The regulation establishes detailed federal requirements for State Workforce Development Boards under WIOA, mandating specific membership composition (majority business representatives, 20% workforce representatives, government officials), governance procedures, and functions to coordinate federally-funded workforce programs. It prescribes how states must structure these boards, including bylaws, meeting requirements, and performance oversight responsibilities.

Reason

This federal mandate violates constitutional federalism by commandeering state apparatus to implement federal workforce policy, imposing substantial compliance costs on states. The prescriptive membership requirements (mandating business/labor/government ratios) create inevitable regulatory capture opportunities while stifling state innovation. The hidden tax burden—staffing, reporting, and coordination overhead—diverts resources from actual workforce development, exemplifying the unseen costs of regulatory overreach into traditionally state and local domains.

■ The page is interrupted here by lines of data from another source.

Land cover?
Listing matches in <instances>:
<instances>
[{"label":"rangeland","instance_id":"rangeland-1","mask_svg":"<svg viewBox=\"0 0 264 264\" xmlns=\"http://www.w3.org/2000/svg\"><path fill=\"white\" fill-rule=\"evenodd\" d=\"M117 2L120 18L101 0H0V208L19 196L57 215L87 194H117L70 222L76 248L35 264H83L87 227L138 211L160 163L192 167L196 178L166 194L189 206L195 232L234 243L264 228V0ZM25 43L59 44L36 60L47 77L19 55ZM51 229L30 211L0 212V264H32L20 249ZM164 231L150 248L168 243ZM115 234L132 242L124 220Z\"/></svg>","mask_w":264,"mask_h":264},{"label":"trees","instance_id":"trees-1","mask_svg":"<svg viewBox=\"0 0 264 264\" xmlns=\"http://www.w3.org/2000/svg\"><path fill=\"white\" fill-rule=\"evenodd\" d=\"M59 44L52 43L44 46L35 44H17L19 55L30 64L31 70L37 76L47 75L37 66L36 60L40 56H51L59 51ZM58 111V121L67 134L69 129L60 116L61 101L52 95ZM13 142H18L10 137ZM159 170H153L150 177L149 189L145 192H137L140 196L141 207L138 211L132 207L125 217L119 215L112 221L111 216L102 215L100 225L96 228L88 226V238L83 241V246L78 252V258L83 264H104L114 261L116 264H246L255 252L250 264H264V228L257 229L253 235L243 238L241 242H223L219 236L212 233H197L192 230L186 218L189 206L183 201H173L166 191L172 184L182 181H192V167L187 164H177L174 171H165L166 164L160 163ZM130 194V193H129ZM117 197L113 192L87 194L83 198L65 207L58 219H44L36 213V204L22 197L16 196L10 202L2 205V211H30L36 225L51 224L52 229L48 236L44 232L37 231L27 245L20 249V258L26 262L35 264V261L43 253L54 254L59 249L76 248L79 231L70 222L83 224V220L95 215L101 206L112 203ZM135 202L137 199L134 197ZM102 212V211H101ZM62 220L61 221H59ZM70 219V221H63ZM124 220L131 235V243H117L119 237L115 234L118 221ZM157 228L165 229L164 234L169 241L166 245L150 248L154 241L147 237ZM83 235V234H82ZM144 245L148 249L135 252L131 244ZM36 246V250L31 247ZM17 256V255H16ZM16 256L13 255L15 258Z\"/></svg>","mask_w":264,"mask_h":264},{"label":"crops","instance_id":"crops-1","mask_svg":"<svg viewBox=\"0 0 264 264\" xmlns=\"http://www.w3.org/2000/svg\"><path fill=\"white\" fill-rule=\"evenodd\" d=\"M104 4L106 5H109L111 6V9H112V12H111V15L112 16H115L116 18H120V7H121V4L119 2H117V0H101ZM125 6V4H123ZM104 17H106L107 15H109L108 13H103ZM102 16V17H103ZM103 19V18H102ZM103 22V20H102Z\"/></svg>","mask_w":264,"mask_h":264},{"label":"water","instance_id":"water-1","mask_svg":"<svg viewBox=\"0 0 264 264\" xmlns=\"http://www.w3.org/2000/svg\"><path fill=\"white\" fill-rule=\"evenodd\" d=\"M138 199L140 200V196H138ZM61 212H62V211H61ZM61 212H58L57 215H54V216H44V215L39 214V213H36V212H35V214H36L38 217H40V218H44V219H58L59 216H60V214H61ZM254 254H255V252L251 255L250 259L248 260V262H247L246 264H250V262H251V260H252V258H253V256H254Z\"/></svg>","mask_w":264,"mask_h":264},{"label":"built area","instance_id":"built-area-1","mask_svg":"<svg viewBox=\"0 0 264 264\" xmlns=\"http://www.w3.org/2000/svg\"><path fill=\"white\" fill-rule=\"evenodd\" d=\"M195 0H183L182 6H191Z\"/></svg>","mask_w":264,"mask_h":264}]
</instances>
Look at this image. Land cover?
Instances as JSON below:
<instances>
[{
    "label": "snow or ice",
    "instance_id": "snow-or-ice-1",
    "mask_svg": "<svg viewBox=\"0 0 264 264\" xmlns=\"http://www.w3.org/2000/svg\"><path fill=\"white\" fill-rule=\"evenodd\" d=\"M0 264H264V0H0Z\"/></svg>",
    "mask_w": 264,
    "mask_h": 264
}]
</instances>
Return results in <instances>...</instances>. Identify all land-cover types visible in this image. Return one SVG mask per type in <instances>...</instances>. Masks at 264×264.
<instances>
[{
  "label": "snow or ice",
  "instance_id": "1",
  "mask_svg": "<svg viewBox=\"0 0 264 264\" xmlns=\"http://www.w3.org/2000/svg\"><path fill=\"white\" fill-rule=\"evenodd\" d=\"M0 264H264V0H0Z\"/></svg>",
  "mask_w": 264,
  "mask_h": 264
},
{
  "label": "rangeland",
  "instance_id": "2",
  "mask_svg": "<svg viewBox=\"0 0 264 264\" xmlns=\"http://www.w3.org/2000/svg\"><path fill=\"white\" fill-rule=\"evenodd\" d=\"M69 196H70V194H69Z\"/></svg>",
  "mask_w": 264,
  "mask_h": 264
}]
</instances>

delete PART 678—DESCRIPTION OF THE ONE-STOP DELIVERY SYSTEM UNDER TITLE I OF THE WORKFORCE INNOVATION AND OPPORTUNITY ACT 20-CFR-678 · 2016
Summary

This regulation implements the Workforce Innovation and Opportunity Act's (WIOA) one-stop delivery system, mandating that states and local areas create integrated workforce development centers combining multiple federal programs. It requires comprehensive physical centers in every local area, specifies 13 required partner programs (including WIOA titles I-IV, Wagner-Peyser, Adult Education, Vocational Rehabilitation, TANF, and others), and imposes detailed requirements for Memoranda of Understanding, infrastructure cost-sharing among partners, accessibility standards, and service delivery protocols.

Reason

This regulation violates Tenth Amendment federalism by commandeering state and local resources to implement a federally-mandated workforce delivery structure. The mandatory physical centers, required partnerships, and MOU requirements impose substantial administrative costs that divert funds from actual job training and placement services. The one-size-fits-all approach prevents local innovation and forces areas to maintain expensive infrastructure even when digital solutions or private alternatives would be more efficient. The $14,000+ annual regulatory burden per household includes these unnecessary compliance costs, while small businesses face additional complexity when seeking workforce services. States should be free to design their own workforce systems—or eliminate them entirely—without federal mandates that inevitably distort incentives and protect bureaucratic interests over job seeker outcomes.